Shilpa Rao

Shilpa with the rest of the Tanzanian office at a lunch

This past summer, I spent ten weeks in Dar es Salaam supporting the Tanzania Country Research Team of Research on Improving Systems of Education (RISE), a multi-country research program and partnership between Georgetown University and the World Bank seeking to improve school systems in the developing world. These weeks spent in Dar taught me a great deal about the education sector in Tanzania, as well as exposing me to the rich history and culture of the country.

The research I supported was comprised of two projects. The first was about the 3Rs curriculum reform, a recent Tanzanian education reform that reduced the number of subjects taught in standards 1 and 2 to reading, writing and arithmetic. Part of my work entailed conducting stakeholder interviews, analyzing survey results about teacher engagement, helping to facilitate a focus group discussion with local primary school teachers, and reviewing curricular materials. Through this work, I became extremely familiar with the success of different models of teacher training, strength of structures of accountability linking national and local government officials with teachers, and relevance of various curricular materials. Additionally, the opportunity to engage directly with major stakeholders gave me nuanced insight into the history of this curriculum reform. 

The other research project I aided was focused on the political economy of education, specifically pertaining to mass classroom construction and education reforms implemented under the previous Tanzanian president Jakaya Kikwete. Three weeks into the internship, I traveled to Dodoma to do fieldwork for the project and spent the first few days there driving through the city and cold-calling on various government officials to request that they participate in interviews. We were able to speak with bureaucrats and Members of Parliament, who gave us different perspectives about the politics behind the reforms. Furthermore, through conversations and Google searches over dinner, we learned about the history of current Tanzanian president John Magufuli and the Chama Cha Mapinduzi (CCM), Tanzania’s ruling political party. 

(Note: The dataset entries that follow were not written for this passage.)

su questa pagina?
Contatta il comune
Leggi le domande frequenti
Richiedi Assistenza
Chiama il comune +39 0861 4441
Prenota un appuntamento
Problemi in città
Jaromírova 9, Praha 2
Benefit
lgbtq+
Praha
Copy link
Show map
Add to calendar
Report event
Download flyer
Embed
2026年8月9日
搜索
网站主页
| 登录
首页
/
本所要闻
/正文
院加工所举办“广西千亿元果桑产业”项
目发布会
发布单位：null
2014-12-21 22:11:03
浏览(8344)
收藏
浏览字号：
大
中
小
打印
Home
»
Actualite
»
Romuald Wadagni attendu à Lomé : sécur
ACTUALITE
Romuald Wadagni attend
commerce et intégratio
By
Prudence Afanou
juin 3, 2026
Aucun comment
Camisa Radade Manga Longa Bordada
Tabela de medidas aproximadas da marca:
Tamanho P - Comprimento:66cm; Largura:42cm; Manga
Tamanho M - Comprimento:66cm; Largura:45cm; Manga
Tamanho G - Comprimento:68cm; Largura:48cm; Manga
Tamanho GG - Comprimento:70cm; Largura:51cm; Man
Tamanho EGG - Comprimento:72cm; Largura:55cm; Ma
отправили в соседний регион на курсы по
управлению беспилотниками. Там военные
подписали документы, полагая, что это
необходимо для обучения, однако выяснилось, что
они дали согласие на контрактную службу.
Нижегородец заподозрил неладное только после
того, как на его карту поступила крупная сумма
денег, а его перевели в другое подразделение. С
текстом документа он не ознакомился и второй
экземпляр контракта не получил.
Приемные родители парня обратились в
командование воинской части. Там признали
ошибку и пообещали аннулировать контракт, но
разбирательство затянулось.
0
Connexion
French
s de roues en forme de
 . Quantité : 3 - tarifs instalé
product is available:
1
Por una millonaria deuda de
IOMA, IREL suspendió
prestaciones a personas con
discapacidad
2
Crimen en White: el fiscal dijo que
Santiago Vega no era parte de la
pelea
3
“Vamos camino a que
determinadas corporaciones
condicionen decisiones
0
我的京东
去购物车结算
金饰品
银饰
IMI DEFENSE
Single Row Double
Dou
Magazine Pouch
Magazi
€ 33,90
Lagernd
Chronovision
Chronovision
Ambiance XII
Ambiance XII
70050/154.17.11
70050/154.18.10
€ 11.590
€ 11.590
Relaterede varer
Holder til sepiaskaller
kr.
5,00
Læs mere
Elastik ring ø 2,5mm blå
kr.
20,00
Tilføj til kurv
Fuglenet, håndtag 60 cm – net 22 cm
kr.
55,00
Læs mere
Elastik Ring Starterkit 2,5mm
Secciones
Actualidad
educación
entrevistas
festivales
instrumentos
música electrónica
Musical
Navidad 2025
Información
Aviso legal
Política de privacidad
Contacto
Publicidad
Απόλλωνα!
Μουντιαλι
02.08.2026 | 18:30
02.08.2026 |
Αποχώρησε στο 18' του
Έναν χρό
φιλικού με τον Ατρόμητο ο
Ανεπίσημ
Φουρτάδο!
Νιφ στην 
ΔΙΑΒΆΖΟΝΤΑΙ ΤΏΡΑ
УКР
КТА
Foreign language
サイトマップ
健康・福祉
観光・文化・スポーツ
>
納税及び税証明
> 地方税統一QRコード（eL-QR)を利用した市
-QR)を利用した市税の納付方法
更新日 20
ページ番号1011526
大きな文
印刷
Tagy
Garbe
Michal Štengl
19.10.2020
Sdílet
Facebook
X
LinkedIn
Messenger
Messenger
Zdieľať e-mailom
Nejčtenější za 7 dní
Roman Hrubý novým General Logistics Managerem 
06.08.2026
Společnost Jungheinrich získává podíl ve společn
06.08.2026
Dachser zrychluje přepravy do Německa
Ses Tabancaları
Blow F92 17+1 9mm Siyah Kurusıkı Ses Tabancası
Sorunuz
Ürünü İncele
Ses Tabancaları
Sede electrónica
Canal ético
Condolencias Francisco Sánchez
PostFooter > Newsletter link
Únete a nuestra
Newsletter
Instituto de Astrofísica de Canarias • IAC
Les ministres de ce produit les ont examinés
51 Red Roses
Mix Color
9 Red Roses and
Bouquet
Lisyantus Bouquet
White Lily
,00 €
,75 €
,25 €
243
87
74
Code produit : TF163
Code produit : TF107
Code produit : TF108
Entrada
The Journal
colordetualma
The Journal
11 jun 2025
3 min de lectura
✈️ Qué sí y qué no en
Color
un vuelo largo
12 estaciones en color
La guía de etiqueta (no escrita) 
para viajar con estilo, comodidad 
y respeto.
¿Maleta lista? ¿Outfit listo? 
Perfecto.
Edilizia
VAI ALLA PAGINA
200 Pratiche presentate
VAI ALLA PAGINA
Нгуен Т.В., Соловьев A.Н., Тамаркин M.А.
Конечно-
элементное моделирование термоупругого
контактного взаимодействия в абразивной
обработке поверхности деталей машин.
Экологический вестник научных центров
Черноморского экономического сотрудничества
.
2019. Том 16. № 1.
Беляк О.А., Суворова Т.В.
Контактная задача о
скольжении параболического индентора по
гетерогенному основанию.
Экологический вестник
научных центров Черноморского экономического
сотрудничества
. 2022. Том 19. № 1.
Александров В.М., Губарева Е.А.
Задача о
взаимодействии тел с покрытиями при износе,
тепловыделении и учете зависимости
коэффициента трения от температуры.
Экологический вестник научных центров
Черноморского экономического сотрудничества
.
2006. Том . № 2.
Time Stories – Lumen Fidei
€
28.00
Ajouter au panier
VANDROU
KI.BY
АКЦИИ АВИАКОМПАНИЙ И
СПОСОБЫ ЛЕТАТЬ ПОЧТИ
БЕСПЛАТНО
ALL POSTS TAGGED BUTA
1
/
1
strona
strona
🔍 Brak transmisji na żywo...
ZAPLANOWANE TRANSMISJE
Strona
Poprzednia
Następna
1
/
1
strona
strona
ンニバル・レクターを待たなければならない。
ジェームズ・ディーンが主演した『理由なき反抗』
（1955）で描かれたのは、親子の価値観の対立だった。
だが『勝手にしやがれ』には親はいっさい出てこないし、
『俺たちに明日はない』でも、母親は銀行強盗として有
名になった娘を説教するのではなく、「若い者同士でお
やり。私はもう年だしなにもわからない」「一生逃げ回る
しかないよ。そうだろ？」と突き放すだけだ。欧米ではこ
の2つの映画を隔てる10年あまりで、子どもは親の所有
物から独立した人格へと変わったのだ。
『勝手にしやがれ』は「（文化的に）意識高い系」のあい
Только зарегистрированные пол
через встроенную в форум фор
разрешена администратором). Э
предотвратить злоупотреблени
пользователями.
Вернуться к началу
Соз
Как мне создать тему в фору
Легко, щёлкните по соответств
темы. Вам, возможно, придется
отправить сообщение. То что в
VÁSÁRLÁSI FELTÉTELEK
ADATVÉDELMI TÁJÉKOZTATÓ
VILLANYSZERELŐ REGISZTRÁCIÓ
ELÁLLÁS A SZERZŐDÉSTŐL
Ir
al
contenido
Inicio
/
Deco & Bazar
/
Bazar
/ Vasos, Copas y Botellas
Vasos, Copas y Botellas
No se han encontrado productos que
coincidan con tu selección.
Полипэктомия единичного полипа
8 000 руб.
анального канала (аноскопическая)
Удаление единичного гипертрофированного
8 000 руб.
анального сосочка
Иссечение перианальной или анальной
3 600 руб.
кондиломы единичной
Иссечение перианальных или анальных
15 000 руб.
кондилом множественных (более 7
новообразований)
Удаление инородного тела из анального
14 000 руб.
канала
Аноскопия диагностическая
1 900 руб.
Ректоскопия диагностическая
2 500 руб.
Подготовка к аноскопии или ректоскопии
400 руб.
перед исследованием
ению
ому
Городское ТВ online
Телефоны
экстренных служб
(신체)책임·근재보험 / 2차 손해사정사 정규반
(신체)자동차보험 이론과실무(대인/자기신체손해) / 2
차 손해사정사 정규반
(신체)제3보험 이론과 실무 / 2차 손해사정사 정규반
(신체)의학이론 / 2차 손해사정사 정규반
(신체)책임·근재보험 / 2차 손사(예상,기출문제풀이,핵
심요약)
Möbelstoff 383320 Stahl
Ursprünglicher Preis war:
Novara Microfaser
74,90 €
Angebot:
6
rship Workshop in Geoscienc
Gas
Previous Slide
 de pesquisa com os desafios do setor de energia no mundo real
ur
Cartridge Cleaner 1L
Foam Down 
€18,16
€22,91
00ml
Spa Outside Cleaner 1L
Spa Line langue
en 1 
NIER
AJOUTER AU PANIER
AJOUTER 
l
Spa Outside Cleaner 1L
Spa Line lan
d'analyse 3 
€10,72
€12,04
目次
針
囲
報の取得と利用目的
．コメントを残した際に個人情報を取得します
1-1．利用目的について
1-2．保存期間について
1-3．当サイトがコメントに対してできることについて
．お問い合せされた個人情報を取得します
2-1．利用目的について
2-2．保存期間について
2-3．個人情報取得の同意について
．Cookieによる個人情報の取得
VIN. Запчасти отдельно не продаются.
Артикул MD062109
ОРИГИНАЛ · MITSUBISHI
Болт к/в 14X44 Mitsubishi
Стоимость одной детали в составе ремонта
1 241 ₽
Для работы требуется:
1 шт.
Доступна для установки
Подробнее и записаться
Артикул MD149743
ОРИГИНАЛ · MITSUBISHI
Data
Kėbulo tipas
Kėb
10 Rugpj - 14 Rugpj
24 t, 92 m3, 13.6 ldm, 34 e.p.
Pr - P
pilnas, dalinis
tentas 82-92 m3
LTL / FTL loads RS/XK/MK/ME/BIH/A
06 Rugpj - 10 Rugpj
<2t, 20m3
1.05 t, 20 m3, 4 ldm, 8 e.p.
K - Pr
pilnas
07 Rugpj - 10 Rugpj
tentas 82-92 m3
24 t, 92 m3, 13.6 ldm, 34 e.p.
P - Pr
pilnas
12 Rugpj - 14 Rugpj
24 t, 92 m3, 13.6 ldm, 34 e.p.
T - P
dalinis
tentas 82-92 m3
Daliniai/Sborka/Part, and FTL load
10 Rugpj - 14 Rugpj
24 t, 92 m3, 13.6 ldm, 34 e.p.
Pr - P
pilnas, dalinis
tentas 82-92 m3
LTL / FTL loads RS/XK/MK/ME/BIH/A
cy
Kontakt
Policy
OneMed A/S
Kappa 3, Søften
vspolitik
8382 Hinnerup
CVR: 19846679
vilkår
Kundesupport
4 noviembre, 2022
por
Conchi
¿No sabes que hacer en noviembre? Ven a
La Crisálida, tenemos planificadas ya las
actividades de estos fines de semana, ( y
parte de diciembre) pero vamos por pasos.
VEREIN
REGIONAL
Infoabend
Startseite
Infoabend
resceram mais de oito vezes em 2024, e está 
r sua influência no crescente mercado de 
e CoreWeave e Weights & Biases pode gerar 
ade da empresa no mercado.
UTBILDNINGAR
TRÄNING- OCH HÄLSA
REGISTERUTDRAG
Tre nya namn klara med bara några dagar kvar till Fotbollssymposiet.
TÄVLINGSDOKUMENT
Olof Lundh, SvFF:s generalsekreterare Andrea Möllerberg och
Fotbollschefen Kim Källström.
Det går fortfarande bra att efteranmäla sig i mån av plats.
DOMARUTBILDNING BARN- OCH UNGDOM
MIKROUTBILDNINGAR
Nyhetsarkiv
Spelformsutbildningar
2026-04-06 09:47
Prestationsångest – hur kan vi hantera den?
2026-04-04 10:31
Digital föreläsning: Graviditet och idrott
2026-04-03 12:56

The office I worked in every day in Dar was the Tanzania Institute of Education (TIE), roughly 15 minutes away from my apartment. TIE is a governmental office whose role is to set curriculum and design textbooks, and working in the TIE office taught me a great deal about the processes of establishing curriculum. At work, I supported TIE staff in reviewing and editing English-medium textbooks and was fascinated to observe similarities and differences between American and Tanzanian textbook content. My coworkers also explained to me the intricate mechanisms of textbook production, revision, and distribution.  

Dodoma, one of Tanzania's major cities

A major aspect of my work experience was the numerous conversations unrelated to work I had with coworkers over breakfasts of chapatis (buttery flatbread), bagia (chickpea fritters), mandazi (sweet fried dough) and spiced chai. We discussed a variety of subjects—everything from debates about whether Tigo or Vodacom is the better cell phone company to explanations of differences in the agricultural sector across regions of the country. Through these conversations, I learned about how Tanzanians from different backgrounds perceive their history, culture, politics and society.   

On Tuesday and Wednesday evenings after work, our group of four interns had Kiswahili lessons with mwalimu Zawadi, who taught us basic grammar, a range of vocabulary, and Swahili time. I used much of the Kiswahili I learned in key everyday interactions: every morning, I took a bajaji to work, and I used phrases such as “punguza” (“reduce”), “mimi ni mwanafunzi” (“I am a student”), and “shilingi ngapi?” (“how much?”) in bargaining with drivers. Knowing vocabulary was also helpful in ordering at restaurants and speaking with my colleagues. 

On weekends, we visited the most beautiful beaches in and around the city, including Bongoyo, an island about 60 minutes away by ferry. We spent one weekend in Zanzibar wandering through the narrow alleyways of Stone Town, snorkeling in the turquoise waters of Kendwa Beach, perusing the food stalls at Forodhani Night Market, and eating delicious Swahili food. Another evening, we went to a popular restaurant called Samaki Samaki, where we listened and danced to bongo flava, a genre of hip hop music that originated in Tanzania. 

One of my favorite aspects of Dar was the food. During my first week of work, one of my coworkers took me out to lunch at a Tanzanian fast food restaurant. It was there that I first tasted wali mboga mboga (“rice and vegetables”), which was to become a staple of my vegetarian diet. Also notable was our weekly excursions to a local Indian restaurant called Tamarind. And of course, my time in Dar would not have been complete without the mango passion juice I drank at nearly every meal.

My time with gui2de this past summer allowed me to engage deeply with various aspects of Tanzanian society and culture. I am extremely grateful to have spent so much time in this incredible country interacting with such a diversity of individuals and communities.